Finnish Christian MP called for police interrogation as investigation about tweet quoting Bible continues

Päivi Räsänen, the leader of the Christian Democrats, could be accused under Section 10 of the Criminal Code of Finland for “ethnic agitation”. A fine or prison are contemplated for this crime.

Evangelical Focus , Joel Forster

HELSINKI · 25 OCTOBER 2019 · 09:54 CET

Päivi Räsänen, FInnish MP and leader of the Christian Democratic Party. ,
Päivi Räsänen, FInnish MP and leader of the Christian Democratic Party.

The police investigation against Päivi Räsänen, the Christian politician in Finland who posted a message on social media criticising the position of the Lutheran Church on LGBT matters, continues.

Räsänen is an experienced politician and leader of the Christian Democratic Party. She is a committed Christian believer and a member of the Evangelical Lutheran Church of Finland (ELCF, historic Protestants) – of which her husband is a pastor.

Now the police has informed her that she will be called to an interrogation whose specific date is not known yet, but that is expected to happen “soon”. Räsänen told Evangelical Focus: “I cannot see that I would have committed a crime”. And added: We are living strange times as evaluating the Church leads to a police investigation”.

 

A TWEET ON BIBLE, CHURCH AND THE ‘LGBT PRIDE’

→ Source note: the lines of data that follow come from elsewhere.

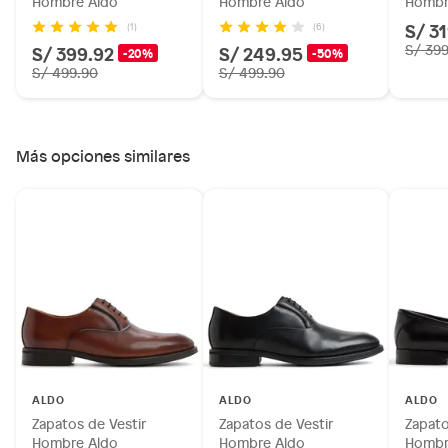
Hombre Aldo
Hombre Aldo
Hombr
S/ 3
(1)
(6)
S/ 399.92
S/ 249.95
S/ 39
-20%
-50%
S/ 499.90
S/ 499.90
Más opciones similares
ALDO
ALDO
ALDO
Zapatos de Vestir
Zapatos de Vestir
Zapato
Hombre Aldo
Hombre Aldo
Hombr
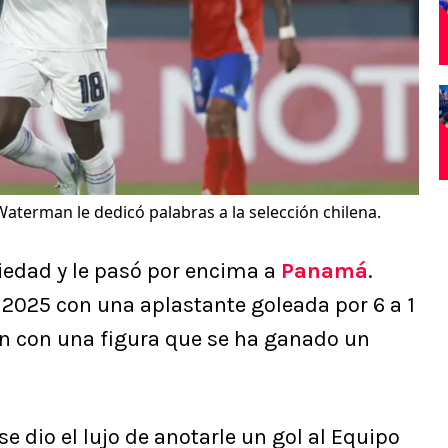
Waterman le dedicó palabras a la selección chilena.
iedad y le pasó por encima a
Panamá
.
 2025 con una aplastante goleada por 6 a 1
on con una figura que se ha ganado un
 se dio el lujo de anotarle un gol al Equipo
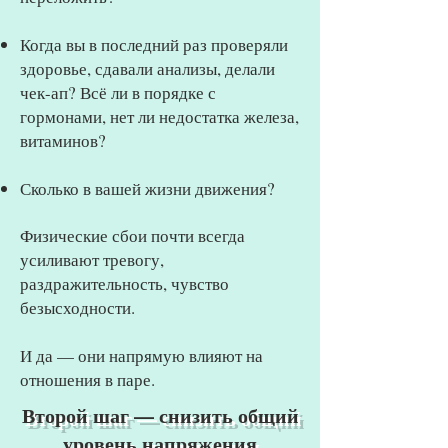
Когда вы в последний раз проверяли
здоровье, сдавали анализы, делали
чек-ап? Всё ли в порядке с
гормонами, нет ли недостатка железа,
витаминов?
Сколько в вашей жизни движения?
Физические сбои почти всегда
усиливают тревогу,
раздражительность, чувство
безысходности.
И да — они напрямую влияют на
отношения в паре.
Второй шаг — снизить общий
уровень напряжения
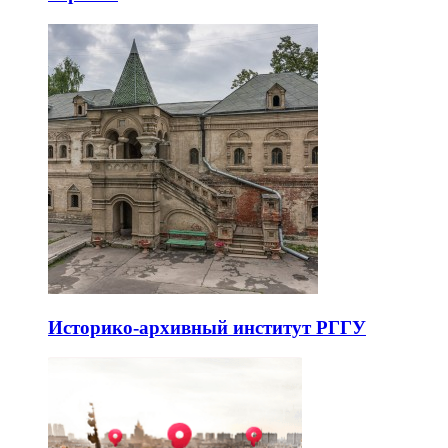
Историко-архивный институт РГГУ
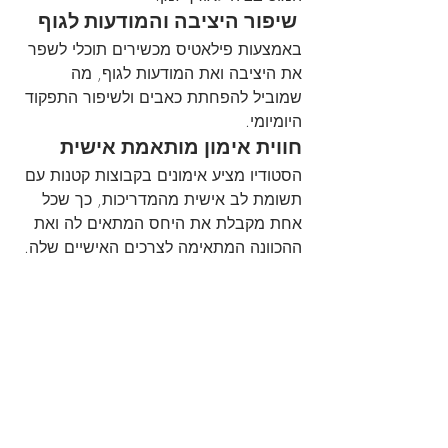
 שיפור היציבה והמודעות לגוף
באמצעות פילאטיס מכשירים תוכלי לשפר 
את היציבה ואת המודעות לגוף, מה 
שמוביל להפחתת כאבים ולשיפור התפקוד 
היומיומי.
חווית אימון מותאמת אישית
הסטודיו מציע אימונים בקבוצות קטנות עם 
תשומת לב אישית מהמדריכות, כך שכל 
אחת מקבלת את היחס המתאים לה ואת 
ההכוונה המתאימה לצרכים האישיים שלה.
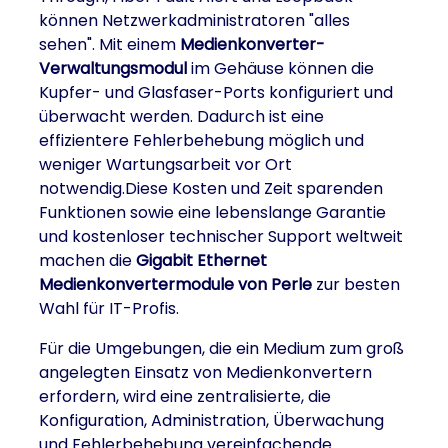
können Netzwerkadministratoren "alles
sehen". Mit einem
Medienkonverter-
Verwaltungsmodul
im Gehäuse können die
Kupfer- und Glasfaser-Ports konfiguriert und
überwacht werden. Dadurch ist eine
effizientere Fehlerbehebung möglich und
weniger Wartungsarbeit vor Ort
notwendig.Diese Kosten und Zeit sparenden
Funktionen sowie eine lebenslange Garantie
und kostenloser technischer Support weltweit
machen die
Gigabit Ethernet
Medienkonvertermodule von Perle
zur besten
Wahl für IT-Profis.
Für die Umgebungen, die ein Medium zum groß
angelegten Einsatz von Medienkonvertern
erfordern, wird eine zentralisierte, die
Konfiguration, Administration, Überwachung
und Fehlerbehebung vereinfachende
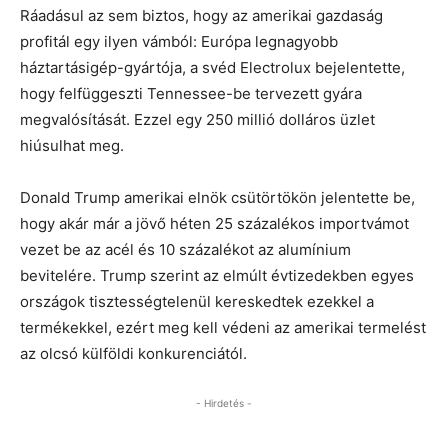
Ráadásul az sem biztos, hogy az amerikai gazdaság
profitál egy ilyen vámból: Európa legnagyobb
háztartásigép-gyártója, a svéd Electrolux bejelentette,
hogy felfüggeszti Tennessee-be tervezett gyára
megvalósítását. Ezzel egy 250 millió dolláros üzlet
hiúsulhat meg.
Donald Trump amerikai elnök csütörtökön jelentette be,
hogy akár már a jövő héten 25 százalékos importvámot
vezet be az acél és 10 százalékot az alumínium
bevitelére. Trump szerint az elmúlt évtizedekben egyes
országok tisztességtelenül kereskedtek ezekkel a
termékekkel, ezért meg kell védeni az amerikai termelést
az olcsó külföldi konkurenciától.
- Hirdetés -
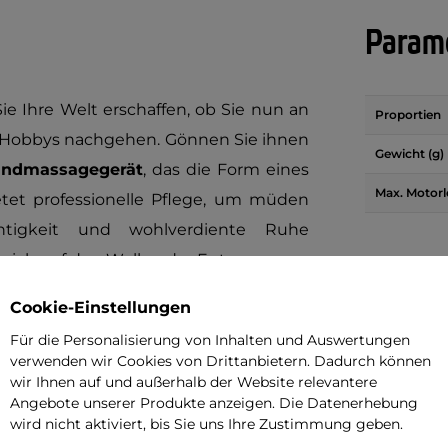
Parame
e Ihre Welt erschaffen, ob Sie nun an
Proportien
en Hobbys nachgehen. Gönnen Sie ihnen
Gewicht (g)
andmassagegerät
, das die Form eines
Max. Motorl
etet professionelle Pflege, um müden
htigkeit und wohlverdiente Ruhe
 sich auf den Wellen der Entspannung
Cookie-Einstellungen
Für die Personalisierung von Inhalten und Auswertungen
verwenden wir Cookies von Drittanbietern. Dadurch können
wir Ihnen auf und außerhalb der Website relevantere
Angebote unserer Produkte anzeigen. Die Datenerhebung
r ausgeklügelten
Luftmassage
.
Sanfte
wird nicht aktiviert, bis Sie uns Ihre Zustimmung geben.
de und einzelne Finger und lösen so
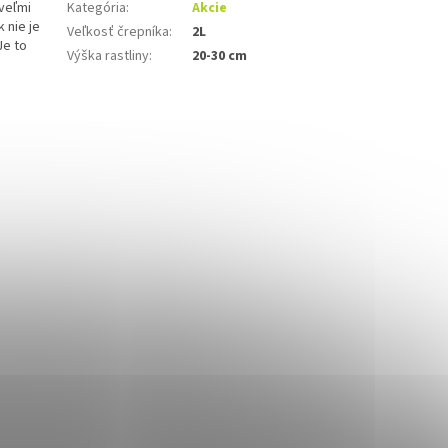
veľmi
Kategória
:
Akcie
 nie je
Veľkosť črepníka
:
2L
Je to
Výška rastliny
:
20-30 cm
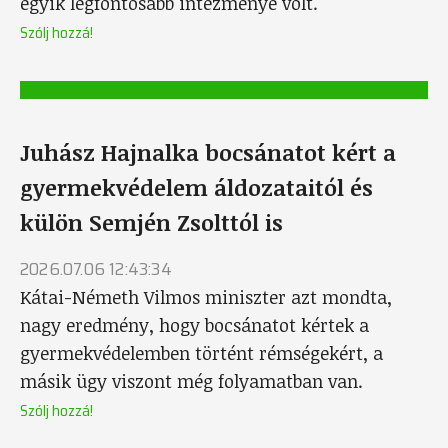
egyik legfontosabb intézménye volt.
Szólj hozzá!
Juhász Hajnalka bocsánatot kért a
gyermekvédelem áldozataitól és
külön Semjén Zsolttól is
2026.07.06 12:43:34
Kátai-Németh Vilmos miniszter azt mondta,
nagy eredmény, hogy bocsánatot kértek a
gyermekvédelemben történt rémségekért, a
másik ügy viszont még folyamatban van.
Szólj hozzá!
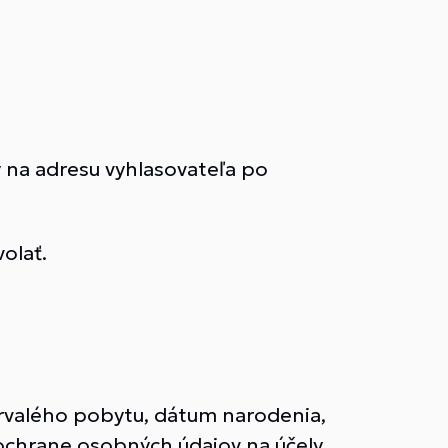
 na adresu vyhlasovateľa po
olať.
 trvalého pobytu, dátum narodenia,
chrane osobných údajov na účely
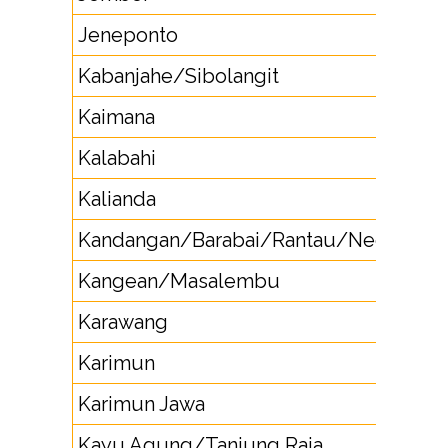
Jeneponto
41
Kabanjahe/Sibolangit
62
Kaimana
9
Kalabahi
38
Kalianda
72
Kandangan/Barabai/Rantau/Negara
51
Kangean/Masalembu
32
Karawang
26
Karimun
77
Karimun Jawa
29
Kayu Agung/Tanjung Raja
71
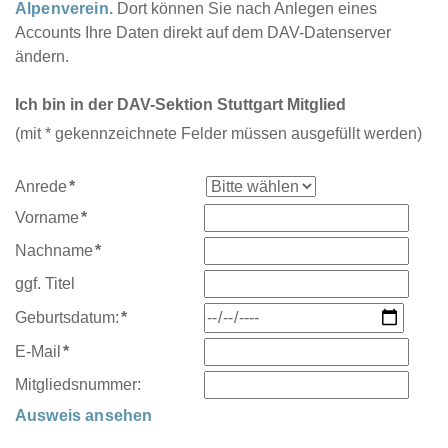
Alpenverein.
Dort können Sie nach Anlegen eines
Accounts Ihre Daten direkt auf dem DAV-Datenserver
ändern.
Ich bin in der DAV-Sektion Stuttgart Mitglied
(mit * gekennzeichnete Felder müssen ausgefüllt werden)
Pflichtfeld
Anrede
*
Pflichtfeld
Vorname
*
Pflichtfeld
Nachname
*
ggf. Titel
Pflichtfeld
Geburtsdatum:
*
Pflichtfeld
E-Mail
*
Mitgliedsnummer:
Ausweis ansehen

In June, Räsänen posted a message on Twitter and Facebook in which she criticised the fact that the Evangelical Lutheran Church of Finland had become an official partner of the 2019 LGBT Pride events. She was “shocked” at this decision because “our Church Act states that ‘All doctrine must be examined and evaluated according to God’s Holy Word’”, she has told Evangelical Focus. “Pride events celebrate acts and relations that the Bible calls sinful and shameful”.

 

The message quoting the Bible posted on 17 June on Twitter and Facebook by Päivi Räsänen. / Facebook

The ELCF is called a “national church” and plays an active role in the public sphere and has the right to collect church tax from its membership that is largely secularised but contains an active minority of conservative revival movements.

In the message posted on 17 June, the Christian politicians quoted a text from the New Testament: Romans 1:24-27. “Based on these Scriptures, I asked in my tweet that led to the police investigation: ‘How can the church’s doctrinal foundation, the Bible, be compatible with the lifting up of shame and sin as a subject of pride?’”.

 

WHAT THE CRIMINAL CODE SAYS ABOUT “INSULTS”

Räsäne now risks to be declared guilty of going against the Section 10 of the Criminal Code of Finland, which refers to “Ethnic agitation (511/2011)”.

This section says: “A person who makes available to the public or otherwise spreads among the public or keeps available for the public information, an expression of opinion or another message where a certain group is threatened, defamed or insulted on the basis of its race, skin colour, birth status, national or ethnic origin, religion or belief, sexual orientation or disability or a comparable basis, shall be sentenced for ethnic agitation to a fine or to imprisonment for at most two years”.

 

BIBLE VERSES READ DURING PARLIAMENT SESSION

 

Päivi Räsänen.

In October, during a Parliament session debate on the ELCF Church Act, Räsänen used her turn to speak to read aloud the same verses from the the New Testament that had opened the police investigation.

“I did this because I thought it was necessary for the parliamentarians to pay attention to the fact that although there were some minor changes proposed to the Church Act, the majority of the Act stayed the same”, Räsänen explains.

“The Act still prescribes that the Lutheran Church confesses the Bible-based Christian faith. This means that the Parliament has not only allowed the Church to confess its faith in its doctrine and action, it actually prescribes it to do so”.

 

‘CALM MIND ABOUT THE OUTCOME OF THE PROCESS’

In September, Räsänen told Evangelical Focus that she had “a completely calm mind about this [the investigation]. I am going to use my freedom to believe and to speak accordingly, whatever the outcome of this process may be”.

But she said she was worried that such cases opened against Bible-believing Christians would severely restrict freedom of speech. “Many, especially the young people, are afraid that if you are labelled as a Bible-believing Christian, it will hinder your career and social acceptance”.